Surely it is better for the PCC to say: ‘No, this is not the way to proceed. The IPSO model was tried before and we were the victims of it. We ended up widely distrusted because the proprietors would not let us do a decent job. We can’t endorse a repetition of that mistake.’
Lord Hunt himself also appears to be in a delicate position. He is, after all, a parliamentarian of 37 years’ standing – as an MP, as a senior minister and as a working peer. He has watched as every single party in Parliament approved the cross-party Royal Charter of 18 March. He has personally witnessed the overwhelming support for genuine Leveson-based reform in the House of Lords, including on his own party’s benches. And he has heard enough to know that none of this is driven by a desire to censor, but rather to protect the public while also protecting press freedom.
He has often said that he accepted the job of PCC chair only with a view to bringing real, meaningful change, and he has agreed with Leveson that the PCC has never functioned as a regulator and cannot be called one.
Is he ready to accept IPSO, which certainly doesn’t bring meaningful change, and whose constitution will preserve the total dominance of PressBoF, albeit renamed as the Regulatory Finance Committee? Or is he in a strong and independent enough position to explain to the more sensible heads in the press that bringing on a constitutional clash with Parliament is not in their interests and could rebound on them badly?

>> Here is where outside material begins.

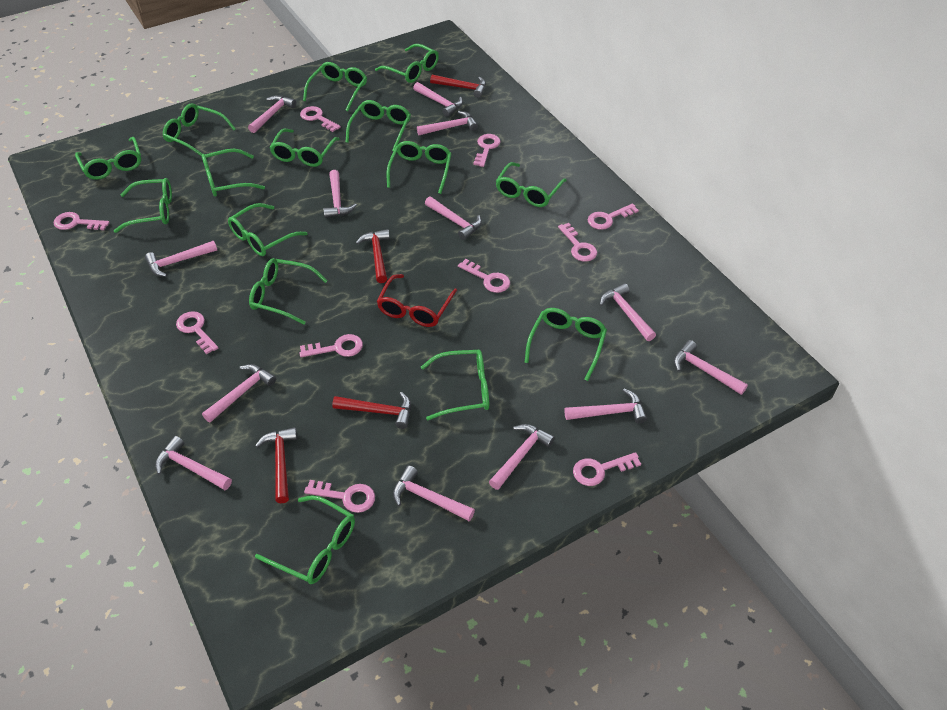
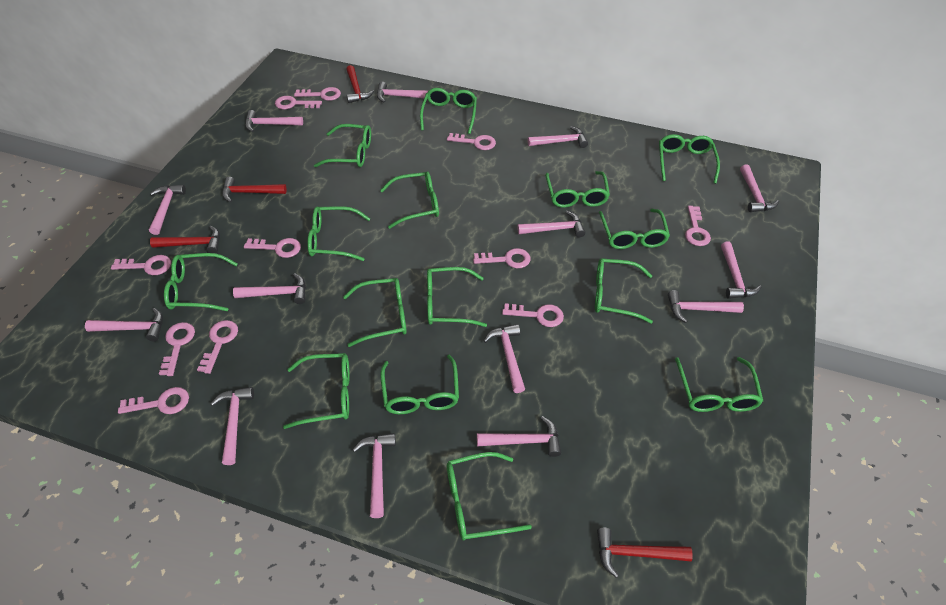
pink hammer: [145,241,217,277] [155,436,232,490] [202,364,276,422] [248,95,296,133] [323,170,357,218] [393,466,475,521] [413,82,463,117] [417,111,478,135] [425,197,482,240] [489,424,555,490] [565,389,647,424] [600,283,656,341] [674,340,748,395] = 13 -> [85,308,163,341] [149,185,186,235] [211,387,254,465] [233,273,306,304] [245,110,303,132] [353,433,396,518] [377,82,429,102] [477,416,561,457] [484,324,525,393] [517,211,585,237] [528,126,588,148] [668,290,744,323] [721,242,761,299] [740,164,779,212] = 14
pink key: [54,212,110,230] [176,311,218,354] [299,334,363,357] [300,106,341,132] [304,480,375,513] [458,259,510,293] [473,134,501,167] [558,223,597,262] [573,452,641,486] [588,203,639,230] = 10 -> [111,255,171,275] [118,387,189,414] [159,322,195,376] [197,320,238,374] [244,238,301,258] [275,96,322,109] [294,87,341,101] [447,133,496,150] [473,248,531,268] [502,303,564,327] [685,206,711,246] = 11
red glasses: [376,274,457,327] = 1 -> none = 0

The PCC, like the rest of the country, has a choice between regulation that serves the industry, as in the past, and regulation that serves the public, as recommended by Leveson.
It has expertise. Some of its work was praised by the judge. Would it not be best for the PCC to put that expertise to good use by working with the public and with level-headed parts of the press to create a new self-regulator that meets the Leveson criteria and can command public support in the future?